Present the data from the start up to and including the line with "With a solid" as a Markdown table with columns Row and Line. Number each row and leave out blank lines.
.....
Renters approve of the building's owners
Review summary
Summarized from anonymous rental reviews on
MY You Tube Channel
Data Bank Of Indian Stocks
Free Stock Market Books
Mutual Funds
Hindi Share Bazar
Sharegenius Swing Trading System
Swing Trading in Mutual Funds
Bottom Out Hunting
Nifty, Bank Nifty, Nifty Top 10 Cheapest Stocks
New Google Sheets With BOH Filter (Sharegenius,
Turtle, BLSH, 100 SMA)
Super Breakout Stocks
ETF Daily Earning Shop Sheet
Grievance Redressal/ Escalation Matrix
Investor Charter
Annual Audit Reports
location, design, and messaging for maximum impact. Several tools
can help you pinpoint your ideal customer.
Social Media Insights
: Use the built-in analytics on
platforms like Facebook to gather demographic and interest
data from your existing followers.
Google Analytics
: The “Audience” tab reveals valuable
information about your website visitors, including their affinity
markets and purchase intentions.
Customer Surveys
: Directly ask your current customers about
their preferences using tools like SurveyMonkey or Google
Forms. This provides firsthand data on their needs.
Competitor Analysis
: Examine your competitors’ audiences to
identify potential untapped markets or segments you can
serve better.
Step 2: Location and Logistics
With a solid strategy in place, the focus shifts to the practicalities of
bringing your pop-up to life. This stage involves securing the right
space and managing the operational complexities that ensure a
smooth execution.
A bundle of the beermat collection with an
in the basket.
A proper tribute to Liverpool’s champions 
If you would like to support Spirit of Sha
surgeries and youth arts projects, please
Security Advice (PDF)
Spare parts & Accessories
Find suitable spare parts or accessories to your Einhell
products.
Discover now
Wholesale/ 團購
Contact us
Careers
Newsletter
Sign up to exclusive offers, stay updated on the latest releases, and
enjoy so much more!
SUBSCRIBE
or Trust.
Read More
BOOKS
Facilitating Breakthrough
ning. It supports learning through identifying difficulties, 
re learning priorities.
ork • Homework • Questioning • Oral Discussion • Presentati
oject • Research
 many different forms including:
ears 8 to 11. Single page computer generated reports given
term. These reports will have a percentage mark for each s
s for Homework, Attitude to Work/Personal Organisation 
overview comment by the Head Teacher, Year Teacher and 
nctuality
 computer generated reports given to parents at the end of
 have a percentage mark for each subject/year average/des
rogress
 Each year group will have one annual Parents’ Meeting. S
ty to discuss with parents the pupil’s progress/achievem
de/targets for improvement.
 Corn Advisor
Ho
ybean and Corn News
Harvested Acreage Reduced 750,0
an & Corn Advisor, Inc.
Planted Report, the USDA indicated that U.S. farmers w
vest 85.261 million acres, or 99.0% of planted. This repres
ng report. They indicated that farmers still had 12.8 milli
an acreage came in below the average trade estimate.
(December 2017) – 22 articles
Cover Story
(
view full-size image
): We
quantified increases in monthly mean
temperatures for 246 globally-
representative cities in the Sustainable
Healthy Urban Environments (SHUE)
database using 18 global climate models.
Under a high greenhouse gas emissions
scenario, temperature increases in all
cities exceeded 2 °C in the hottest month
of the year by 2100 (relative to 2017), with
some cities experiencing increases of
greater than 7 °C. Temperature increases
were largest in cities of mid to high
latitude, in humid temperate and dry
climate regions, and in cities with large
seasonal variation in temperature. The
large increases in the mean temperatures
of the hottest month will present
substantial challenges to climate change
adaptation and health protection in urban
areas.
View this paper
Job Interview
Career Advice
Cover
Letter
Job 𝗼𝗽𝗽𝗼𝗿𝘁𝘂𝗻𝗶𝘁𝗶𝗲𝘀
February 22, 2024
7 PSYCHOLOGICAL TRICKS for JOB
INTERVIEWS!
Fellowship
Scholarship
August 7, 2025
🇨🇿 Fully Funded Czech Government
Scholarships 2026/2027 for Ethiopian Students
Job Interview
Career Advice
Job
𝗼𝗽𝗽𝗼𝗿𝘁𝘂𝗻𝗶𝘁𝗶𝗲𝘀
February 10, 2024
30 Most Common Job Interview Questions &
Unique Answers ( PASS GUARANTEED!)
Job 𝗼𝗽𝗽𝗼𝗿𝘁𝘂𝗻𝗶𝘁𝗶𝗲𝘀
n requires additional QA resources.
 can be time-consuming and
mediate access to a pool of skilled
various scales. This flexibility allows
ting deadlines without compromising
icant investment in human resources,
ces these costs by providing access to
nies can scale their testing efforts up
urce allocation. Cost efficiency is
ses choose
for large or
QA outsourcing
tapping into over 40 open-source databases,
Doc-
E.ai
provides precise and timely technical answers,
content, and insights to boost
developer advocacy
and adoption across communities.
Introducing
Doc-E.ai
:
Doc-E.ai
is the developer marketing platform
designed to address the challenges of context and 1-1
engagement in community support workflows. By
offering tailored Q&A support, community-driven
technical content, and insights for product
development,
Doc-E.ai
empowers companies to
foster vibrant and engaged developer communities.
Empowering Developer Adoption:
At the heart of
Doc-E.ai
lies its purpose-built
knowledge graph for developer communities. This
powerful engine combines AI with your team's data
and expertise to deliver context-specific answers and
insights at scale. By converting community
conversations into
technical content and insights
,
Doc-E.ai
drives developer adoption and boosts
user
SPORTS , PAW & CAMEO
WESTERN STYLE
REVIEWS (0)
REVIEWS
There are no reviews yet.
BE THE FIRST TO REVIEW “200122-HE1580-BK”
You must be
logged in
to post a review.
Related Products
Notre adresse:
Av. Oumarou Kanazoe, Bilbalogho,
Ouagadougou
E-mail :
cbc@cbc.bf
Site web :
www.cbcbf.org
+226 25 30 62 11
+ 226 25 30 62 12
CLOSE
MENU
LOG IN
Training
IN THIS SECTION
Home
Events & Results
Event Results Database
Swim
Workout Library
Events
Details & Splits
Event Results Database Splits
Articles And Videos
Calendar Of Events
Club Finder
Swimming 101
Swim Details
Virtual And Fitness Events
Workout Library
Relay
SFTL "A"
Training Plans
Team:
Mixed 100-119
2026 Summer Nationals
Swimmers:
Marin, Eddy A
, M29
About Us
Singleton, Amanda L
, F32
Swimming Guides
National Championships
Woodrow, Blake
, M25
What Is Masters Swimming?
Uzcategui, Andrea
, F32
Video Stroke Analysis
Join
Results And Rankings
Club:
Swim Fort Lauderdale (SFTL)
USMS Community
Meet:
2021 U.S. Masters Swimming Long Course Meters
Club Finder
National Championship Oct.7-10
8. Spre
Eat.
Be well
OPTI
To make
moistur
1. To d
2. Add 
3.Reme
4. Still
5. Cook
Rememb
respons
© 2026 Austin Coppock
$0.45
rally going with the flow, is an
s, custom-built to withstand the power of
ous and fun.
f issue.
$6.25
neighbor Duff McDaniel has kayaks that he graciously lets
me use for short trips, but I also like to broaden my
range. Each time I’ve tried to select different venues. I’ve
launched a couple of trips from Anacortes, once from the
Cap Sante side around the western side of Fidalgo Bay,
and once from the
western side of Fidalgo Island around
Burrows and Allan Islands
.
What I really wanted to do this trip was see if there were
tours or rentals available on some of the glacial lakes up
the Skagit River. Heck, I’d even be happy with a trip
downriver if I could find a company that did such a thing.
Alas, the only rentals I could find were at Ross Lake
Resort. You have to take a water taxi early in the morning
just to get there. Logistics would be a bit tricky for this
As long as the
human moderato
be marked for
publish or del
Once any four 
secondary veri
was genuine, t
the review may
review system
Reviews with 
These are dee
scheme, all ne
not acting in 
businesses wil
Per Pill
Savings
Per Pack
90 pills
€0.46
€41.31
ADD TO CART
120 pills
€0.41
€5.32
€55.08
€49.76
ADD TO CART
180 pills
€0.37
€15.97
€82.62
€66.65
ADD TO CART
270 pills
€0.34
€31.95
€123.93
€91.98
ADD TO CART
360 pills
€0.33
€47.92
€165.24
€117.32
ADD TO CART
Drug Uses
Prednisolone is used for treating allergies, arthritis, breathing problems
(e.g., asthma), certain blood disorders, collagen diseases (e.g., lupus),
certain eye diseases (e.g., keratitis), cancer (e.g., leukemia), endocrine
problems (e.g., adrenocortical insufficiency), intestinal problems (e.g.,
.....
*Final answer*.
| Row | Line |
|---|---|
| 1 | Renters approve of the building's owners |
| 2 | Review summary |
| 3 | Summarized from anonymous rental reviews on |
| 4 | MY You Tube Channel |
| 5 | Data Bank Of Indian Stocks |
| 6 | Free Stock Market Books |
| 7 | Mutual Funds |
| 8 | Hindi Share Bazar |
| 9 | Sharegenius Swing Trading System |
| 10 | Swing Trading in Mutual Funds |
| 11 | Bottom Out Hunting |
| 12 | Nifty, Bank Nifty, Nifty Top 10 Cheapest Stocks |
| 13 | New Google Sheets With BOH Filter (Sharegenius, |
| 14 | Turtle, BLSH, 100 SMA) |
| 15 | Super Breakout Stocks |
| 16 | ETF Daily Earning Shop Sheet |
| 17 | Grievance Redressal/ Escalation Matrix |
| 18 | Investor Charter |
| 19 | Annual Audit Reports |
| 20 | location, design, and messaging for maximum impact. Several tools |
| 21 | can help you pinpoint your ideal customer. |
| 22 | Social Media Insights |
| 23 | : Use the built-in analytics on |
| 24 | platforms like Facebook to gather demographic and interest |
| 25 | data from your existing followers. |
| 26 | Google Analytics |
| 27 | : The “Audience” tab reveals valuable |
| 28 | information about your website visitors, including their affinity |
| 29 | markets and purchase intentions. |
| 30 | Customer Surveys |
| 31 | : Directly ask your current customers about |
| 32 | their preferences using tools like SurveyMonkey or Google |
| 33 | Forms. This provides firsthand data on their needs. |
| 34 | Competitor Analysis |
| 35 | : Examine your competitors’ audiences to |
| 36 | identify potential untapped markets or segments you can |
| 37 | serve better. |
| 38 | Step 2: Location and Logistics |
| 39 | With a solid strategy in place, the focus shifts to the practicalities of |